Motivos da multa imposta ao Google
A multa de 3 bilhões de euros imposta ao Google pela União Europeia resulta de uma investigação que concluiu que a empresa violou regras de concorrência ao favorecer seus próprios serviços de publicidade online.
A Comissão Europeia, órgão executivo do bloco, determinou que o Google encerre práticas de autopreferência, que consistem em promover seus próprios produtos e serviços em detrimento de concorrentes, prejudicando a concorrência justa no mercado.
O foco da condenação foi o serviço de anúncios personalizados do Google, que permitia exibir publicidade em diversos sites com base na atividade online dos usuários.
Essa prática foi considerada abusiva, pois o Google utilizava sua posição dominante no mercado de tecnologia de anúncios para beneficiar suas operações, em vez de oferecer condições equitativas a todos os participantes do mercado.
Além disso, a Comissão Europeia ordenou que o Google adote medidas para evitar conflitos de interesse no segmento de publicidade online, garantindo que suas práticas não prejudiquem outras empresas e mantenham um ambiente competitivo saudável.
Poucas horas após a decisão, o presidente dos Estados Unidos, Donald Trump, reagiu de forma dura.
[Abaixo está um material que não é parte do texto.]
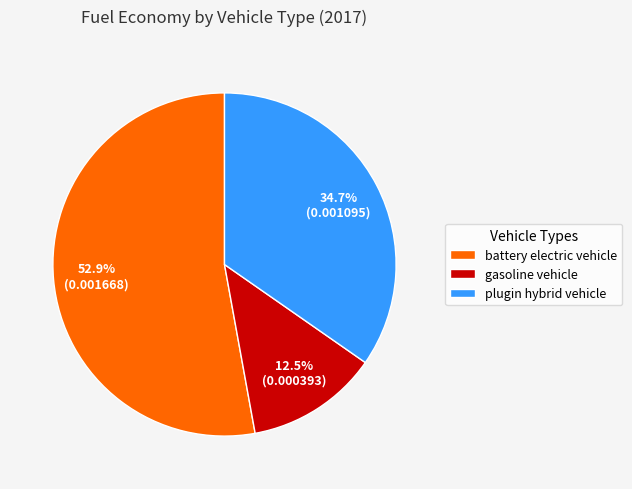

What is the smallest slice in the pie chart?

gasoline vehicle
Ele ameaçou abrir uma investigação contra a União Europeia por supostas práticas desleais de comércio, sugerindo que o bloco estaria mirando empresas estadunidesnes de tecnologia de maneira injusta.
A declaração ampliou as tensões entre Washington e Bruxelas, adicionando um componente político à disputa que, até então, estava restrita ao campo comercial.